With an estimated personal wealth of €780 million (£650 million/USD$1,078 million), he was the second-richest person in Northern Ireland, ninth-richest in Ireland 250 member list and was joint 132nd-richest person in the United Kingdom.
Edward Haughey was born in Kilcurry, north of Dundalk, County Louth, Ireland in 1944 and educated by the Christian Brothers in Dundalk.
Having emigrated to the United States and begun a career in the pharmaceutical industry Edward Haughey returned to Northern Ireland starting Norbrook Group as a pioneer in contract manufacture of products for multinationals. Instead of merely being content to process products from other companies Norbrook developed proprietary lines and international manufacturing and distribution.
Properties owned by Haughey include Ballyedmond Castle in Rostrevor, Corby Castle in Cumbria, Gillingham Hall, Norfolk, Belgrave Square #9, London (a 6-storey townhouse purchased in 2006 for about £12m, restored during the following three years) and a Georgian house on Dublin's Fitzwilliam Square.

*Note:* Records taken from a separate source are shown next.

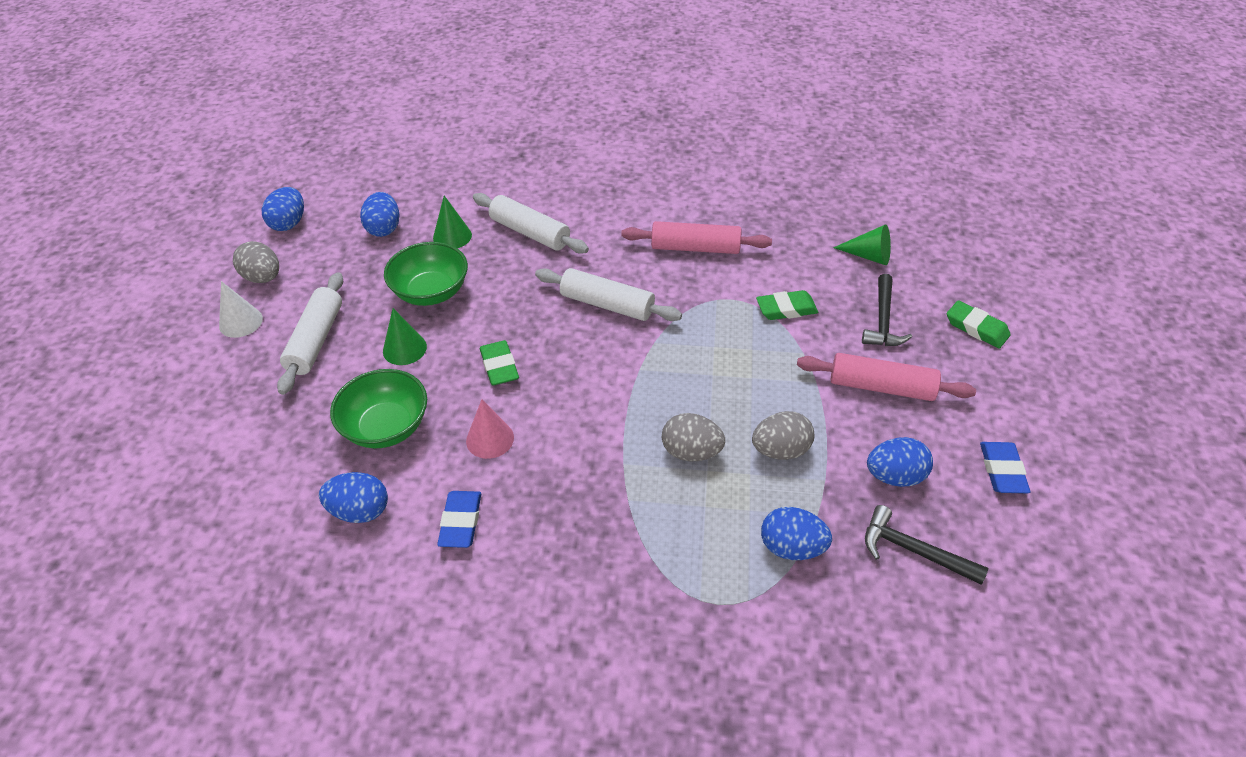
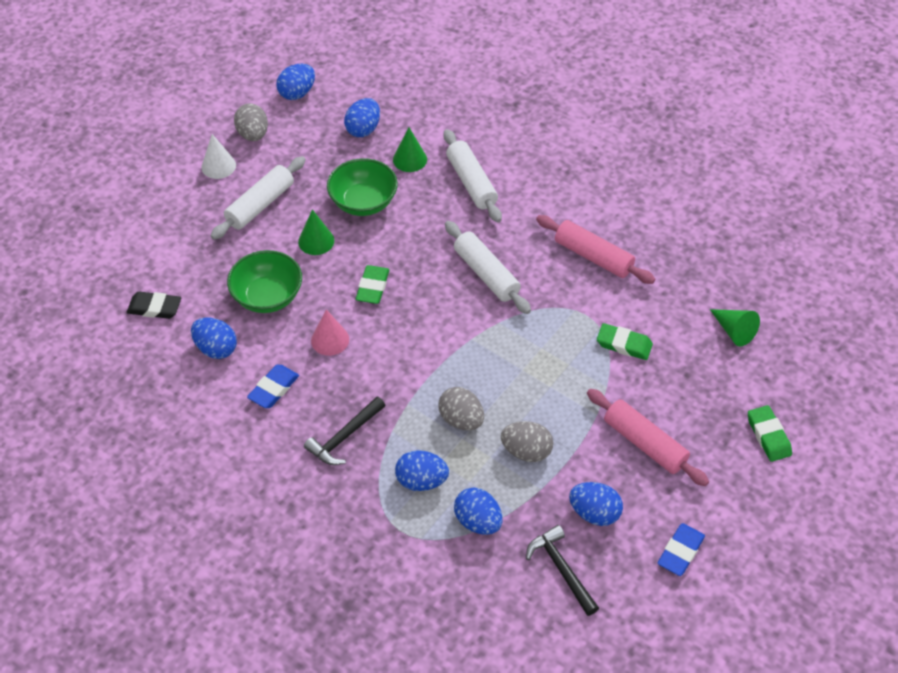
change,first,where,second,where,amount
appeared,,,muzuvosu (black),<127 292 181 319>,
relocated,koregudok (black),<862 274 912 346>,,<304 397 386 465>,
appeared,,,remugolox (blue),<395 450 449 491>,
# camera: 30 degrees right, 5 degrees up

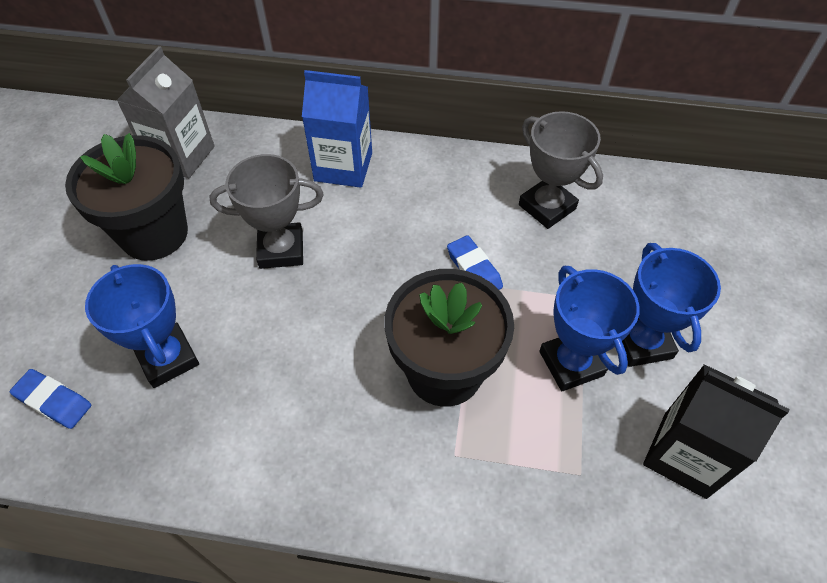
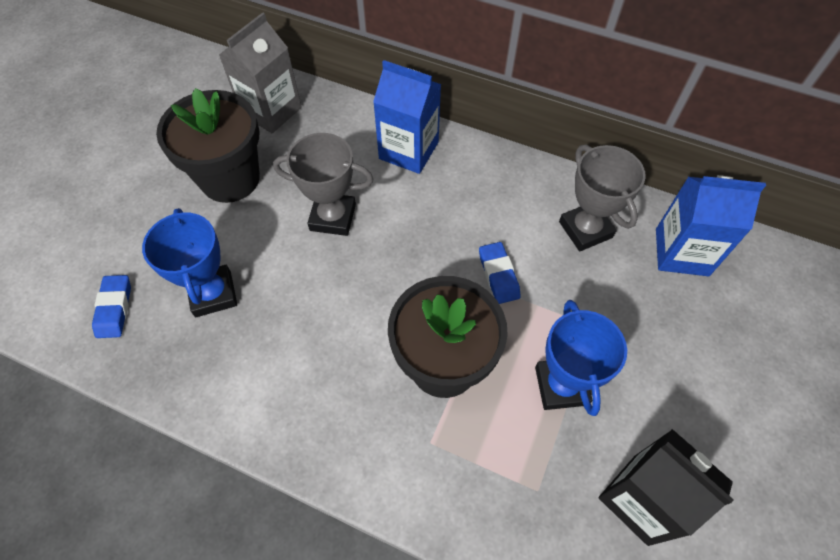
change,first,where,second,where,amount
spun,muzuvosu (blue),<9 369 91 429>,,<92 275 131 338>,45 degrees clockwise
appeared,,,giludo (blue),<656 175 766 276>,
missing,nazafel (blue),<622 243 721 367>,,,
# camera: 15 degrees right, 5 degrees up

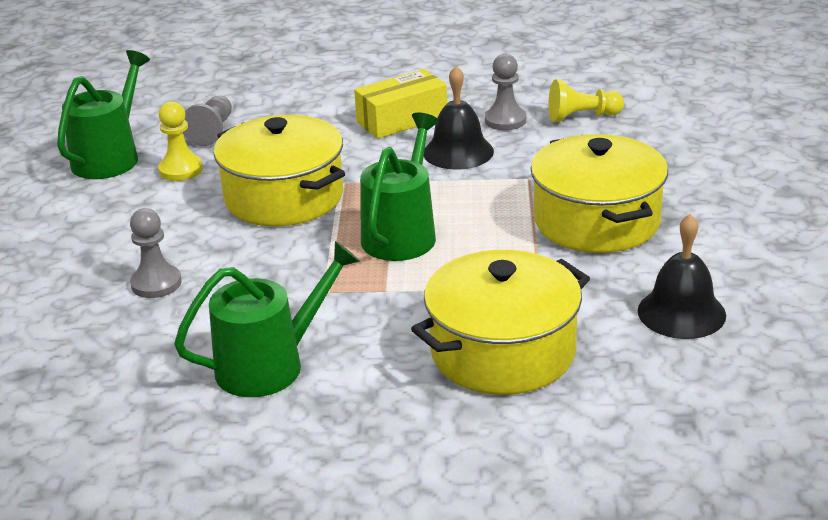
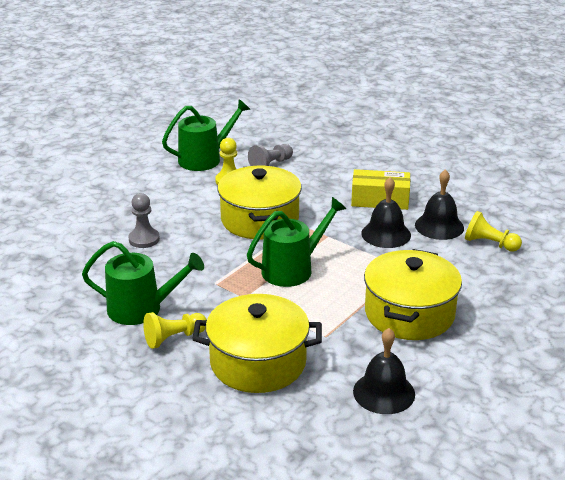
change,first,where,second,where,amount
appeared,,,fezanatok (yellow),<143 312 207 349>,
exchanged,fezanatok (grey),<485 54 526 130>,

On 18 June 2004, Haughey was created a life peer as Baron Ballyedmond, of Mourne in the County of Down and sat in the British House of Lords on behalf of the Ulster Unionist Party, before switching to the Conservative Party. He donated £50,000 to the Conservative Party in 2010. He was previously named to the Irish Senate in 1994, and was the third politician in nearly 80 years to have sat in both countries' upper houses, after the Earl of Longford in the 1940s and the Earl of Iveagh in the 1970s.